The other night, my parents invited me and my brother over for a “chat.” We arrived to find champagne and a savory summer spread, so we knew something was up. Indeed it is: I swear my dad is healthier than I’ve ever seen him in my life. He has this glow about him and his blue eyes are so clear that they sparkle. Pretty rare for a 65 year old guy who’s spent much of his life running himself ragged. Pretty incredible for a guy who has cancer.
Eleven months ago, my dad was sucker-punched with an out-of-the-blue diagnosis: colon cancer. We were in shock. But our family – with my dad as the ringleader – decided to believe in miracles, to trust the right remedies were within reach, to view this as a journey through healing vs. a battle with illness. That’s not to say there haven’t been moments of despair or anger; cancer’s scary, chemo sucks and people say the dumbest stuff sometimes. It would be easy to spiral down while trying like mad to keep spirits up.
But in many ways, cancer has actually been a gift. For starters, it literally grounded my dad. For decades, he traveled like crazy for work; last fall, his doctors insisted he stop flying. It was a huge change for him – but it forced him to shift his priorities, to delegate responsibilities, to slow down and find a new groove. And there’s something about knowing my dad is always just a few minutes away – rather than far away in yet another random city – that gives me such comfort now.
Turns out our champagne toast was to celebrate some amazing news: after eleven months of treatment, my dad’s latest CT Scan showed some tumor shrinkage. Wow. His doctors, of course, credit the latest chemo cocktail they’ve been trying. But I suspect it has just as much to do with my dad’s decision to live fully rather than frantically, to expect good health rather than chase it.
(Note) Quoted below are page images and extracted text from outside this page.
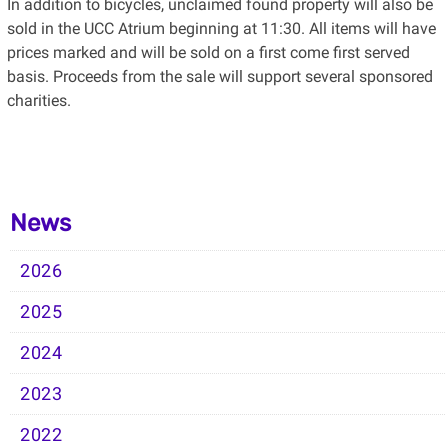
In addition to bicycles, unclaimed found property will also be
sold in the UCC Atrium beginning at 11:30. All items will have
prices marked and will be sold on a first come first served
basis. Proceeds from the sale will support several sponsored
charities.
News
2026
2025
2024
2023
2022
Cancer inspired my dad to finally treat his whole self – body, mind and spirit – with TLC. He has altered his diet. He sleeps more. He meditates. He experiments with complimentary medicine, from healing touch to seaweed supplements. He adores qi gong. He loves my mom even more and recognizes all she does for him. He listens to his body and respects its limitations. It’s been amazing to witness.
I’m still mad at cancer and really want it to leave my dad alone. But I’m also oddly thankful for it. It has inspired him to live with a renewed sense of purpose and joy. And it has intensified my appreciation for everyone I love and the time we have together.
So, I raise my glass today to this dance with mortality, to the family and friends I so adore, to knowing what matters, and to my brave and beloved dad. Cheers.